I had verified the size of the vector and insert that I was going to use in the ligation before I did the ligation, and they were around the expected sizes of 4.5 and 1.5 kb.

Thanks in advance for giving me some advice as to how I should proceed.

GMoorthy

A 4.5kbp vector plus 1.5 kbp insert should not present any size problems with respect to bacterial transformation. Without electroporation, I routinely transform Top10 cells with 12-15 kbp vectors (including insert).

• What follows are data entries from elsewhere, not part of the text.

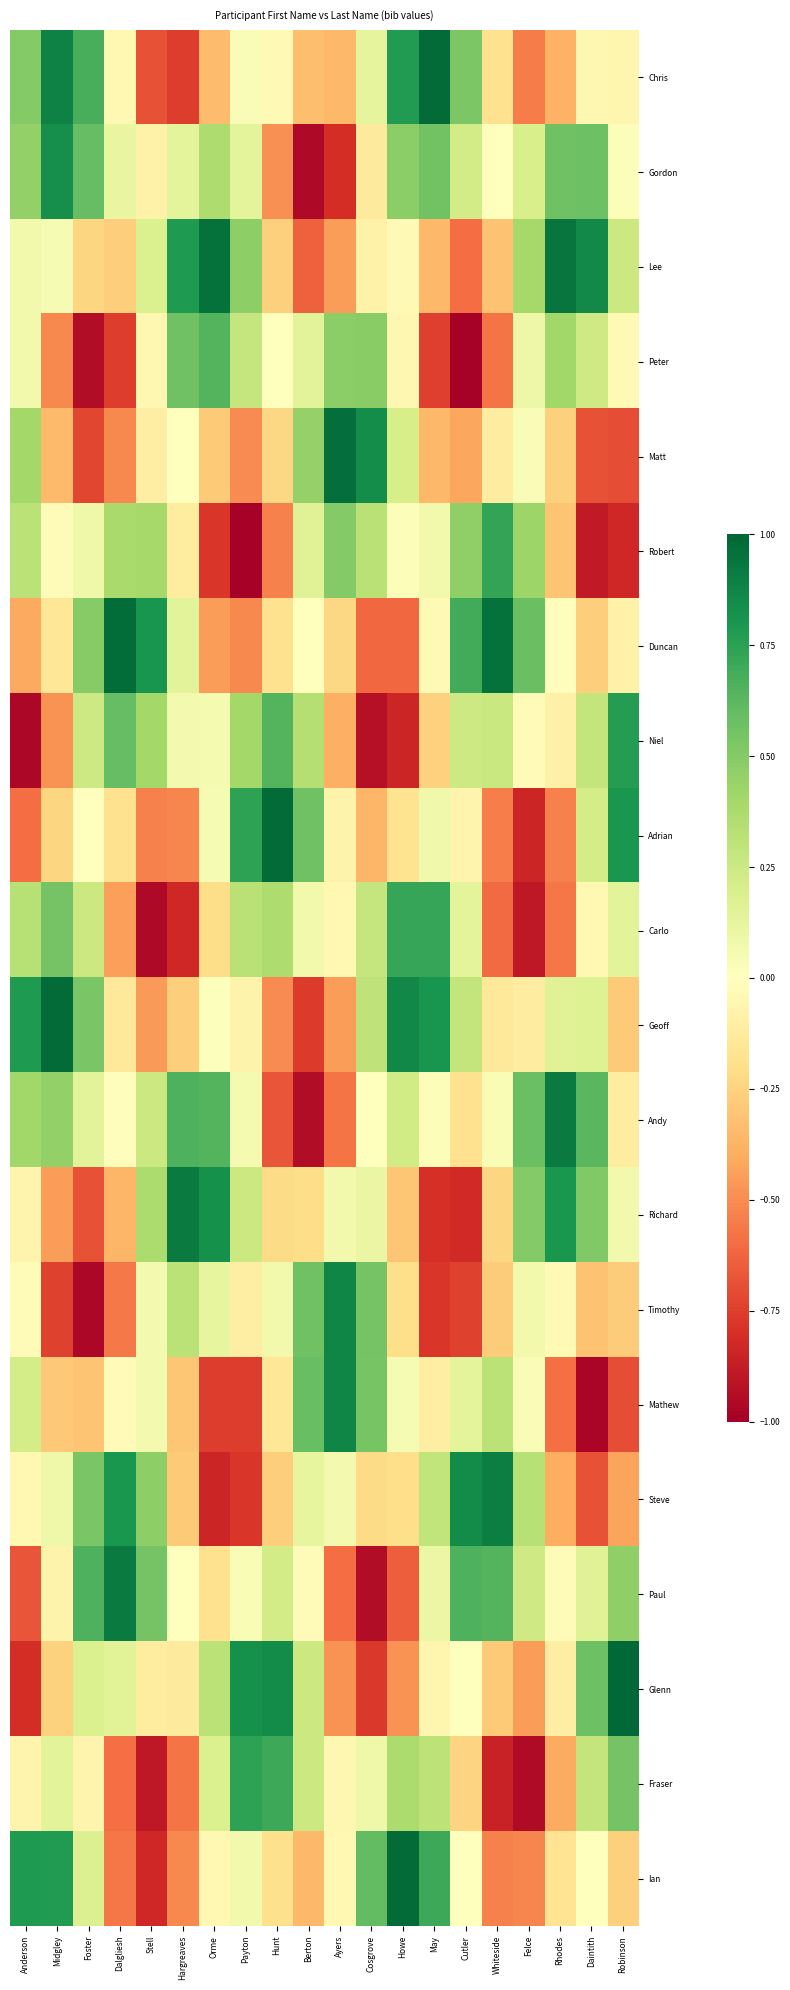

What is the spread (max minus min) of values at Rhodes?

1.5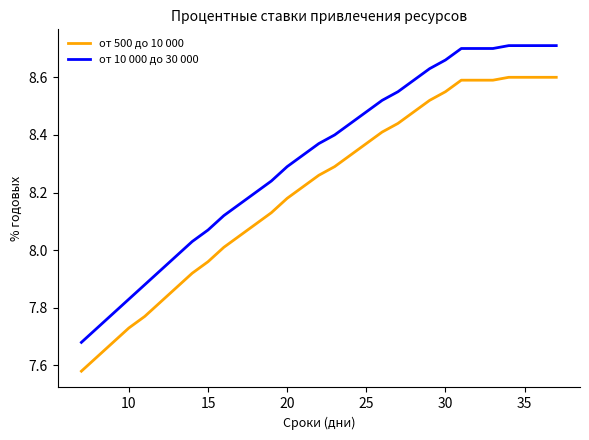

Which series has the widest spread of values?

от 10 000 до 30 000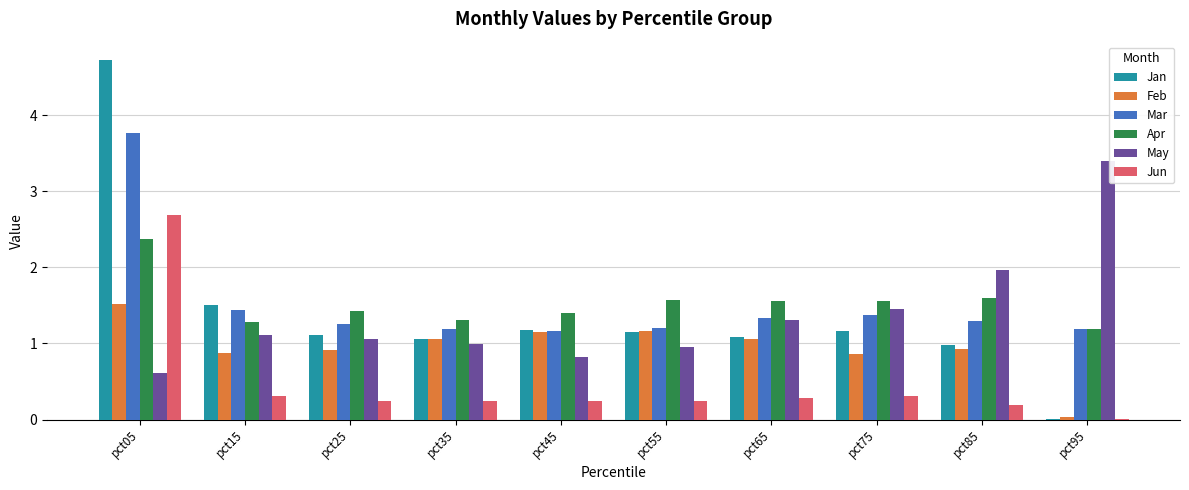

Is the value of May at pct75 greater than the value of Mar at pct65?

Yes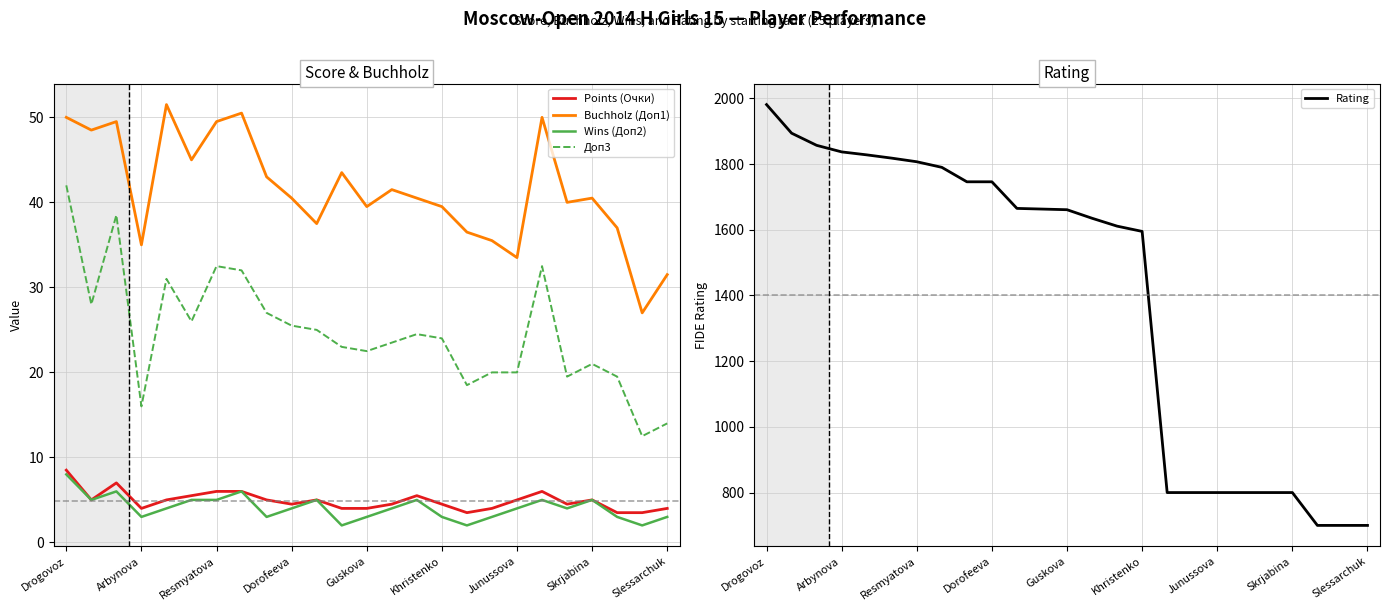

True or false: Points (Очки) and Доп3 intersect in this chart.

False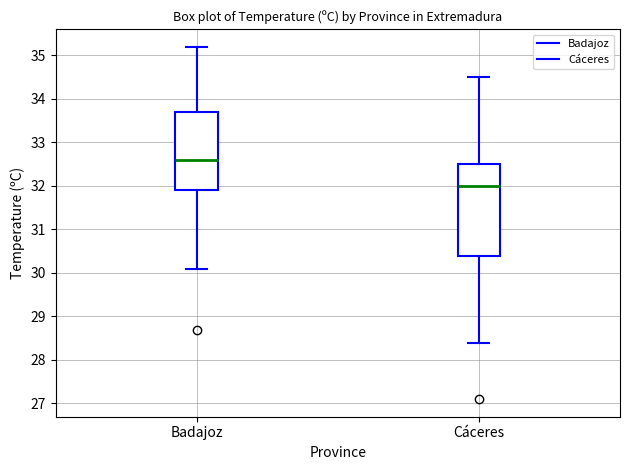

Reading left to right, transcribe this box plot: for each box, give where its median line is, the range the box spans, and where its two whiskers end, as read against the y-axis. The values are not printed on the chart, so give them approximately, as read against the axis.

Badajoz: median 32.6, box 31.9 to 33.7, whiskers 30.1 to 35.2
Cáceres: median 32.0, box 30.4 to 32.5, whiskers 28.4 to 34.5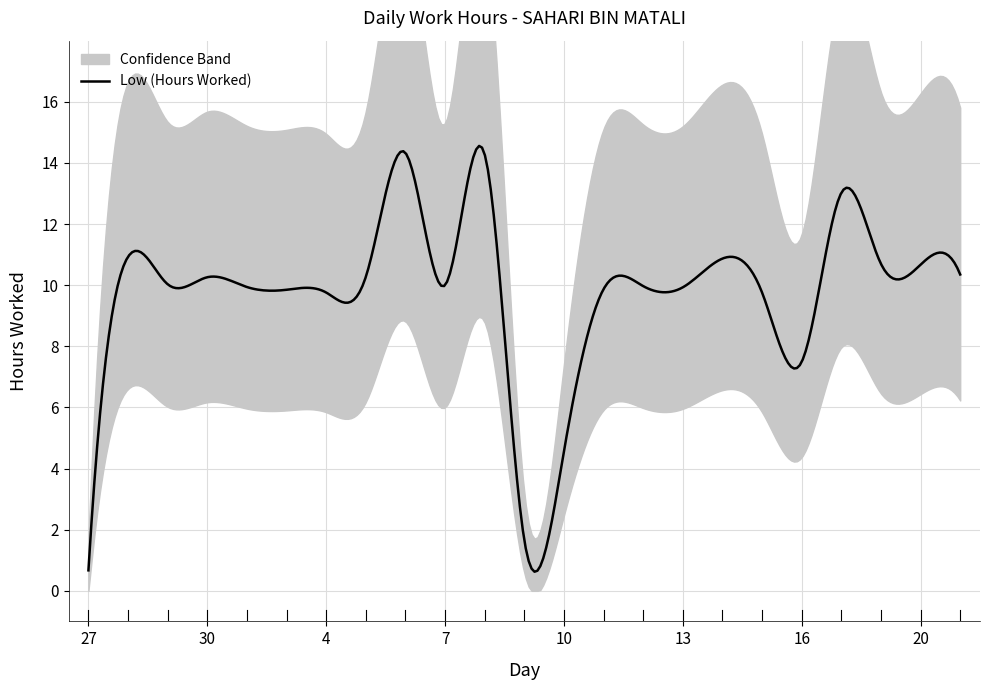

List the labels in order of value, smallest first.

27, 9, 10, 16, 4, 15, 1, 11, 13, 31, 12, 7, 29, 30, 5, 21, 20, 19, 14, 28, 18, 8, 6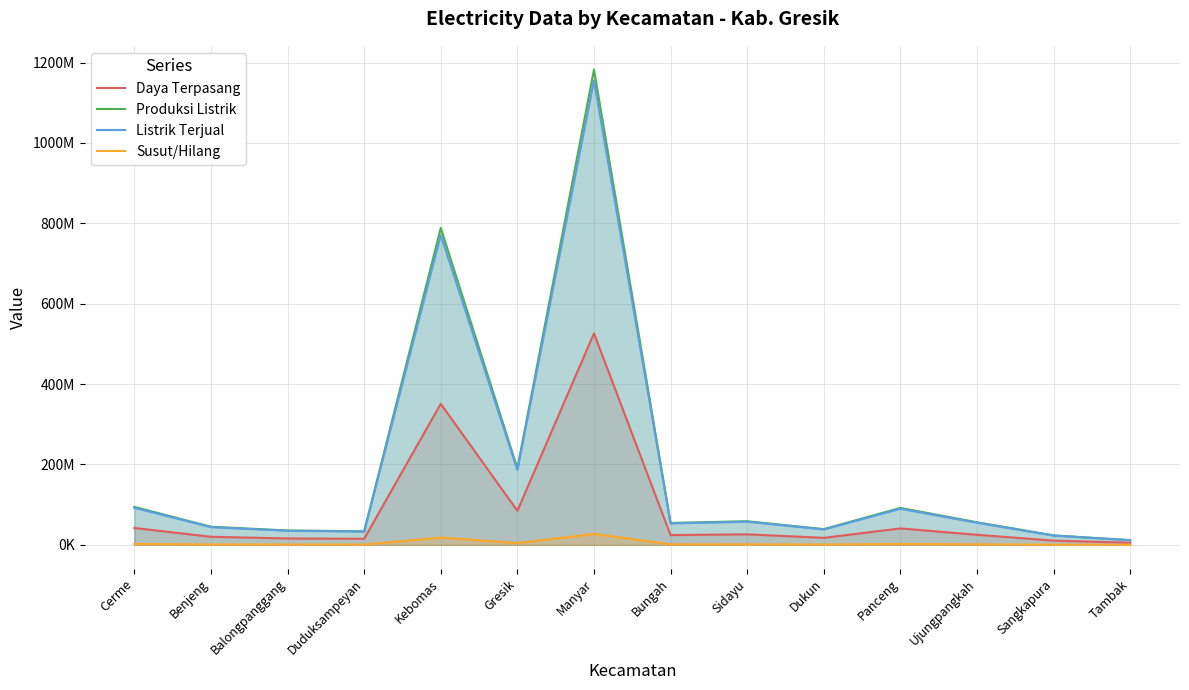

How many values in the Daya Terpasang series exceed 25003329?

6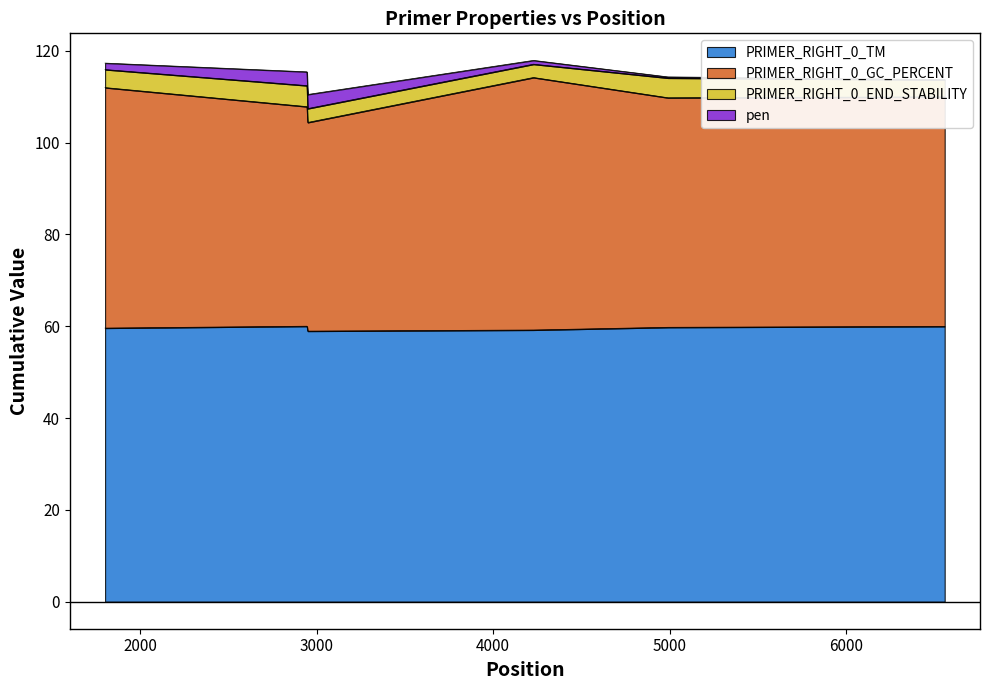

At how many categories does at least one series exceed 92?

6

In my experiences, using CIP or SAP is a gamble as these enzymes can recess the ends of the DNA if conditions are not optimal..(digestions that go to 100% completion don't really exist). You can always get background recircularization in controls where vector is cut with single or multiple enzyme (then dephosphorylated or not) as remaining uncut vector (or singly cut vector in a double digest) is low enough to go undetected by EtBr but efficiently competitive to transform your cells.

One trick I use on occasion is a form of "molecular selection for succesful ligation prior to bacterial transfomation". If your insert is a PCR product that you wish to insert into an NheI/SpeI digested plasmid, rather than using an NheI site on your 5' end of your inserts forward primer, use another RE with compatible sticky ends (e.g., XbaI). After the ligation, take an aliquot equivalent to 2X what you would use for a transformation, dilute the salts if necessary and digest for 1 hr with NheI. This will linearize NheI or SpeI recircularized vector but not vector with insert as ligation of NheI overhang to XbaI overhang destroys the original NheI site within the MCS and thus >90% of colonies will have what you want. This works well for blunt ligation too...especially into SmaI site of MCS.

But...since you are not getting any colonies...I suspect it is your cells. Always include an uncut plasmid control...especially if prepping your own competent cells.

Edited by eldon, 24 May 2009 - 11:43 AM.